▶ _Assigned task_: Continue the passage on distances under transformations in C++, starting right after its final line of code.

▶ _Extracted text_:
☆ ☆ ☆ ☆

The DistanceType(F) type is defined to be any integer type that is exactly large enough to hold the distance between any two points x and y. Given a type \(T\) with finitely many values of that type, the maximum distance with respect to a transformation \(f : T \to T\) would have to be the number of values of type \(T\).

In C++, we can use std::size_t to define our DistanceType:

#define DistanceType(ftype) std::size_t

Now let's define a particular transformation and compute the distance between two points. Let the transformation be the increment function on the integers: \(\text{inc} : \mathbb{Z} \to \mathbb{Z}\), then the distance between 13 and 23 should be 10.

#define DistanceType(ftype) std::size_t
#define Domain(ftype) typename ftype::DomainType
#define requires(...)
#define DistanceType(ftype) std::size_t
template <typename T>
struct Transformation {
  typedef T DomainType;
  typedef T ReturnType;
  typedef std::function<T(T)> FuncType;
  Transformation(FuncType fn) {
    this->fn = fn;
  }
  FuncType fn;
  ReturnType operator()(DomainType x) {
    return fn(x);
  };
};
template<typename F>
    requires(Transformation(F))

☆ ☆ ☆ ☆

▶ _Records_:
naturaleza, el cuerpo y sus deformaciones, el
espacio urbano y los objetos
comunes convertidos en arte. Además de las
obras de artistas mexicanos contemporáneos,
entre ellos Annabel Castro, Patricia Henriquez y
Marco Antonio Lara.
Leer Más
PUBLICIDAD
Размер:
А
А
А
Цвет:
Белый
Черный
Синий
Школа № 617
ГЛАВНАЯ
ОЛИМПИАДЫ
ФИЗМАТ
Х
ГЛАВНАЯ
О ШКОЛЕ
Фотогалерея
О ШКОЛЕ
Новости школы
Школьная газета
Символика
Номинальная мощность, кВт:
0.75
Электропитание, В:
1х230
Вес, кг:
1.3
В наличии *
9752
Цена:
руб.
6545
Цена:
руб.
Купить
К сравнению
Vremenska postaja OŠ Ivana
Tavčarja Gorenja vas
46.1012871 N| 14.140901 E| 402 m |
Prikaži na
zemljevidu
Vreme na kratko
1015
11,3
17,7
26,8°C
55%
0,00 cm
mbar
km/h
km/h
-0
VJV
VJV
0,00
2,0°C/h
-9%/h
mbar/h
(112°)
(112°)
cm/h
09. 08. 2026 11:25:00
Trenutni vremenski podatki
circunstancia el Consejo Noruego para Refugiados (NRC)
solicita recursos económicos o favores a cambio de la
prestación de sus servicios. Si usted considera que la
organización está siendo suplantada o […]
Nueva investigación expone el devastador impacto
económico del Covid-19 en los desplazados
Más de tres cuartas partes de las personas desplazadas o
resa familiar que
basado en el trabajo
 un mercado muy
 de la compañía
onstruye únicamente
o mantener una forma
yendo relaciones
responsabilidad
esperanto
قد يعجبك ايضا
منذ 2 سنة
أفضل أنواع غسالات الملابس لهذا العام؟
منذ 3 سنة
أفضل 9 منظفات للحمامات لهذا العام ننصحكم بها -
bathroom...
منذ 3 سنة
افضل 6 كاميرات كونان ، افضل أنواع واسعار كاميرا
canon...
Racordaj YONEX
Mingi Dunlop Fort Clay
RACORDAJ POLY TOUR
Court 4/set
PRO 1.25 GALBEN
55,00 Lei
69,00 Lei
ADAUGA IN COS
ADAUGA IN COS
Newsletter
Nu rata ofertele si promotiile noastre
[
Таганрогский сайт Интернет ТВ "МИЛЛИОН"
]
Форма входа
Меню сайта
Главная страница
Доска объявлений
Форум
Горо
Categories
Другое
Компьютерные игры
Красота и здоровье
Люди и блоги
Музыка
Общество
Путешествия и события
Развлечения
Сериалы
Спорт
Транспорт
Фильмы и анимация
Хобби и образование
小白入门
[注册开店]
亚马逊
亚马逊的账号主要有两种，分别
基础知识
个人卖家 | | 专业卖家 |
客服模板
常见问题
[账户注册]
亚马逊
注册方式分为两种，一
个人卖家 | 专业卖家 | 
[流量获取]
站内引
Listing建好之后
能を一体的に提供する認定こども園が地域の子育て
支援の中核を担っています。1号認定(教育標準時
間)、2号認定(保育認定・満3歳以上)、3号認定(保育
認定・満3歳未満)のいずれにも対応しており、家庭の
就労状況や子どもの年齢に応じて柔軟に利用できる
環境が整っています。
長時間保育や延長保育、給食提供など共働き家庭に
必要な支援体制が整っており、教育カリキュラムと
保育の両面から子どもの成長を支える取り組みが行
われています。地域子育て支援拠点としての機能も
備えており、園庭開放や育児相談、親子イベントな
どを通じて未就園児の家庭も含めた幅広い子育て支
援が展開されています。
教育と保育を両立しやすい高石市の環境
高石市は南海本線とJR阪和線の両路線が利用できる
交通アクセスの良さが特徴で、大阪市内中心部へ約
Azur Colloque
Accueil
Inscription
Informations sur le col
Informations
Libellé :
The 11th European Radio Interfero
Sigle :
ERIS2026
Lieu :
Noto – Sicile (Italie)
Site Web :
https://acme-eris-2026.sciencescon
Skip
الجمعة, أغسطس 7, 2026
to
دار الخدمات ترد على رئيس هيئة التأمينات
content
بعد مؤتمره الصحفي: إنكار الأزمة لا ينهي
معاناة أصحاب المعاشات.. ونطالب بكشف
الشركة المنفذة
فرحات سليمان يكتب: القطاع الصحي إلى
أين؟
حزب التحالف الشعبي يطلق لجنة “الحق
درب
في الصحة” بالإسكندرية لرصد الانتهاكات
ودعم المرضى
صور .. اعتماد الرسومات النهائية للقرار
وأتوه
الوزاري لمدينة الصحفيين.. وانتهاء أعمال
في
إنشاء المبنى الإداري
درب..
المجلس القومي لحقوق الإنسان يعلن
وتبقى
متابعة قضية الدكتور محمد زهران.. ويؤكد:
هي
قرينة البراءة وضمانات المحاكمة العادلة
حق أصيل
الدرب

☆ ☆ ☆ ☆

▶ _Task response_:
DistanceType(F) distance(Domain(F) x, Domain(F) y, F f)
{
  // Precondition: y is reachable from x under f
  typedef DistanceType(F) N;
  N n(0);
  while(x != y) {
    x = f(x);
    n = n + N(1);
  }
  return n;
}

int main() {
  typedef Transformation<int> F;
  F inc([](int a) { return a+1; });

  cout << distance(13, 23, inc) << endl;
  return 0;
}

RESULTS: 10

As expected, we got 10. Next we move on to collision points.

3.6 Collision points

If an orbit is finite, then we can find the point where a transformation \(f\) loops back on itself by running two sequences, one at 1x speed and one at 2x speed. We seek the smallest \(n\) such that \(f^n(x) = f^{2n + 1}(x)\). A more detailed discussion of the algorithm is in the book, for here I include the C++ code, and test it out on several transformations, and do some of the exercises to modify and apply this code.

template<typename F, typename P>
  requires(Transformation(F) && UnaryPredicate(P))
Domain(F) collision_point(const Domain(F)& x, F f, P p) {
  // Precondition: p(x) and f(x) are defined
  if(!p(x)) return x; 
  Domain(F) slow = x;
  Domain(F) fast = f(x);
  while(fast != slow) {
    slow = f(slow);
    if(!p(fast)) return fast;
    fast = f(fast);
    if(!p(fast)) return fast;
    fast = f(fast);
  }
  return fast;
}

If the orbit is nonterminating for a particular element \(x\), then we can specialize the collision_point algorithm:

template<typename F>
  requires(Transformation(F))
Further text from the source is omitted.